The greater the distance you have from others; the less radiation they will receive. You will be advised to sleep only for the first few days after your treatment. During this period, you should avoid kissing or sexual intercourse. Also avoid prolonged physical contact with other people, especially children, and pregnant women.
Exposure to radiation from other people depends on how long you stay in close contact with them. You will be advised to minimize the time you spend in close contact with other people. Drink plenty of fluids, such as water or juices, to help you urinate frequently. This should help eliminate radioactive iodine, thereby reducing the amount in your body.

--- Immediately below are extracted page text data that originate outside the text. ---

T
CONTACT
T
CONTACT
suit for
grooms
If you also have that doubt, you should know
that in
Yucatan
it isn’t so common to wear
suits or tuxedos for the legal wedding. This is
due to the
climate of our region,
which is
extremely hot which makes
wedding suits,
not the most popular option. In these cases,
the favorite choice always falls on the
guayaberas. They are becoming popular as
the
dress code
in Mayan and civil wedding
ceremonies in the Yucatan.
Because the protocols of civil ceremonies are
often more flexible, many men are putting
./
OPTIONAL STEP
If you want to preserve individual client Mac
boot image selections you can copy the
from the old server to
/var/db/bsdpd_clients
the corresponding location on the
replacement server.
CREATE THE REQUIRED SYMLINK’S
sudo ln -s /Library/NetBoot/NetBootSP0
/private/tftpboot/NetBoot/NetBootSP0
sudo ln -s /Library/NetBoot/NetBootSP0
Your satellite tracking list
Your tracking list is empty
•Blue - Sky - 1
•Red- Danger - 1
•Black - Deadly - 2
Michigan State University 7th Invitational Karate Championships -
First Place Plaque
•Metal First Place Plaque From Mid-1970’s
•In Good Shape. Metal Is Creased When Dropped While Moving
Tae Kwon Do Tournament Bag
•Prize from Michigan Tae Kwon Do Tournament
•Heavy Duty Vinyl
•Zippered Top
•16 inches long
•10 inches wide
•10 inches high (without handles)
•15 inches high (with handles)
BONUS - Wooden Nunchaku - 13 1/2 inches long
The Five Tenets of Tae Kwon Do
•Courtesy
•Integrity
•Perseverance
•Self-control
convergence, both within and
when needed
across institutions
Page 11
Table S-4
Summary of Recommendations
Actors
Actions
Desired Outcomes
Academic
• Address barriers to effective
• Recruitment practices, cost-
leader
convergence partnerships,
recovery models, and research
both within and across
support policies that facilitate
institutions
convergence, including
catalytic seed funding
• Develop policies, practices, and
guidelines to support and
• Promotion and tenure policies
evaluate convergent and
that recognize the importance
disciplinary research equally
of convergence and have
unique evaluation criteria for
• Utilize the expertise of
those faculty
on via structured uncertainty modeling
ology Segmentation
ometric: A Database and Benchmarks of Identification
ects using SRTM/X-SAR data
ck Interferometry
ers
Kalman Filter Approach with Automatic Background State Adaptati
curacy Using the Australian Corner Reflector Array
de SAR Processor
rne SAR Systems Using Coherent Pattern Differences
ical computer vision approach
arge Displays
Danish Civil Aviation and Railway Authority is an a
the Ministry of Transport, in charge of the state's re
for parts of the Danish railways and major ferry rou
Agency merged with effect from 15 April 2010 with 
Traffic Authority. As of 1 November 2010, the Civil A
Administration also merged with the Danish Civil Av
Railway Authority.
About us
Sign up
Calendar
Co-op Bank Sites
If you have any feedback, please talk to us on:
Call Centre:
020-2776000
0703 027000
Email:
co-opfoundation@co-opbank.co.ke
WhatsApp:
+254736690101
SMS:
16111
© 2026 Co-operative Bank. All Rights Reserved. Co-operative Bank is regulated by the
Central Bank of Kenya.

Good hygiene reduces the chance of contaminating others. The guidelines are to wash your hands with soap and plenty of water every time you go to the bathroom. Keep the toilet very clean. Also, flush the toilet two or three eras after each use. Rinse the sink and bathtub well after use to reduce the chance of exposing others to the radioisotope in your saliva and sweat. Use separate eating utensils for the first few days and wash them separately to reduce the chance of contaminating other family members with radioactive iodine in your saliva.
Pregnant women and nursing mothers
If you are pregnant or think you are, tell your doctor that radioactive iodine uptake test should not be given during pregnancy. If you plan to become pregnant, ask your doctor how long to wait after treatment.